[Region and label listings]

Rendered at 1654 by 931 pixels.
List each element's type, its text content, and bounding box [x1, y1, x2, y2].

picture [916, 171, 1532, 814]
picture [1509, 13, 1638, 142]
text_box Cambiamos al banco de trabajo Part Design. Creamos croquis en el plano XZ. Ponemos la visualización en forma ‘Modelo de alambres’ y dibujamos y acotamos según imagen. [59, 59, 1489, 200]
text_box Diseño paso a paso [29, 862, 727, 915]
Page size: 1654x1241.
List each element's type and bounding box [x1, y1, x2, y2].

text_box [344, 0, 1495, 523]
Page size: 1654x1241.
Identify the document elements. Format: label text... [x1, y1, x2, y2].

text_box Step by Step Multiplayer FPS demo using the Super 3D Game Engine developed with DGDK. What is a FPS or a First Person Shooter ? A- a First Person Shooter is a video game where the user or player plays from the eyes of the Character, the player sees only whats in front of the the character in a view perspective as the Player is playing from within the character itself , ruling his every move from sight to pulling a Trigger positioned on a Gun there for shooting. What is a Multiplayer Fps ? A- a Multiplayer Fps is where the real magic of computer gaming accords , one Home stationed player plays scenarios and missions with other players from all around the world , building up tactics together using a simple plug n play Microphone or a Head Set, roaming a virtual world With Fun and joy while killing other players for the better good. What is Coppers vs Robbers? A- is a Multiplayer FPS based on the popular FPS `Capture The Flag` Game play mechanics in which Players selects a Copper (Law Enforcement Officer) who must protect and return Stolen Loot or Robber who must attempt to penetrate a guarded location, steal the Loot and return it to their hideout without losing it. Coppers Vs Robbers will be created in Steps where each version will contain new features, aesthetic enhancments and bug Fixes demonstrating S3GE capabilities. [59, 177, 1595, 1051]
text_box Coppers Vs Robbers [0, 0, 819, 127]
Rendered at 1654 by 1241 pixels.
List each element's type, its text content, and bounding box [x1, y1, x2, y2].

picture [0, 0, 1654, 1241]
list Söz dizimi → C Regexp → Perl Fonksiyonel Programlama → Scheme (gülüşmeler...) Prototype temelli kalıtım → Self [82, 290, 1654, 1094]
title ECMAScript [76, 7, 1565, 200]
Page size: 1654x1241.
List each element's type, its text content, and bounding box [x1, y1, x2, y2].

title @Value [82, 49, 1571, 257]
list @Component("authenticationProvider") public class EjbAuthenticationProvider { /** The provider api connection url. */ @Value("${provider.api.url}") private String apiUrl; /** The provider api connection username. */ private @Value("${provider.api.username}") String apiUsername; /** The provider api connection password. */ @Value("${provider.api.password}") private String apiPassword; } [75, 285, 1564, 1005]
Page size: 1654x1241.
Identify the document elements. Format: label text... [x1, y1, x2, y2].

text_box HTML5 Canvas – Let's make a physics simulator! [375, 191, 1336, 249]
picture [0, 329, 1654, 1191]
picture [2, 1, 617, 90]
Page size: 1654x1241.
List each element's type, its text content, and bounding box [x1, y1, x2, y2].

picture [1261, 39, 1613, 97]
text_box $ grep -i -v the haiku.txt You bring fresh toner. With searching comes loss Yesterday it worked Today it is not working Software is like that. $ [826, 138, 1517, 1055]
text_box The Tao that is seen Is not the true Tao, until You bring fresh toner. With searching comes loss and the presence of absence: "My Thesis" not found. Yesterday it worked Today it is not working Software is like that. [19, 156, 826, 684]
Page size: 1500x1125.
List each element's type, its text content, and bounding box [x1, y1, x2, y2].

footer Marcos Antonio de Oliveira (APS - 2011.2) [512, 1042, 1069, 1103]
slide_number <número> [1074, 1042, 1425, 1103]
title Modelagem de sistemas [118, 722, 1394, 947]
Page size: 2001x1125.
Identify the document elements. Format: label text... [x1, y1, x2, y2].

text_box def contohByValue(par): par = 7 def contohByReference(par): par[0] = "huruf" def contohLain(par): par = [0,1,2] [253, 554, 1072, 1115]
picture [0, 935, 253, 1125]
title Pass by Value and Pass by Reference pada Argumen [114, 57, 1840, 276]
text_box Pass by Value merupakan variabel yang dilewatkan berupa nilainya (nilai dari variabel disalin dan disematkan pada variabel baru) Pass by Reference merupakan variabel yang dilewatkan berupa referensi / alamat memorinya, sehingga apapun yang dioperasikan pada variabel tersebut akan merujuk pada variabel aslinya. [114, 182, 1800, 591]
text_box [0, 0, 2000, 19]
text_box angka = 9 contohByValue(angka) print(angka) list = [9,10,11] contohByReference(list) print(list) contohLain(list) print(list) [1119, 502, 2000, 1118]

▶ **Task directions**
Give the lines from the one containing "Page size: 1500x1125." through the end of the material as a JSON list of strings, one string per line, skipping blank lines.

▶ **Final result**
[
  "Page size: 1500x1125.",
  "List each element's type, its text content, and bounding box [x1, y1, x2, y2].",
  "footer Marcos Antonio de Oliveira (APS - 2011.2) [512, 1042, 1069, 1103]",
  "slide_number <número> [1074, 1042, 1425, 1103]",
  "title Modelagem de sistemas [118, 722, 1394, 947]",
  "Page size: 2001x1125.",
  "Identify the document elements. Format: label text... [x1, y1, x2, y2].",
  "text_box def contohByValue(par): par = 7 def contohByReference(par): par[0] = \"huruf\" def contohLain(par): par = [0,1,2] [253, 554, 1072, 1115]",
  "picture [0, 935, 253, 1125]",
  "title Pass by Value and Pass by Reference pada Argumen [114, 57, 1840, 276]",
  "text_box Pass by Value merupakan variabel yang dilewatkan berupa nilainya (nilai dari variabel disalin dan disematkan pada variabel baru) Pass by Reference merupakan variabel yang dilewatkan berupa referensi / alamat memorinya, sehingga apapun yang dioperasikan pada variabel tersebut akan merujuk pada variabel aslinya. [114, 182, 1800, 591]",
  "text_box [0, 0, 2000, 19]",
  "text_box angka = 9 contohByValue(angka) print(angka) list = [9,10,11] contohByReference(list) print(list) contohLain(list) print(list) [1119, 502, 2000, 1118]"
]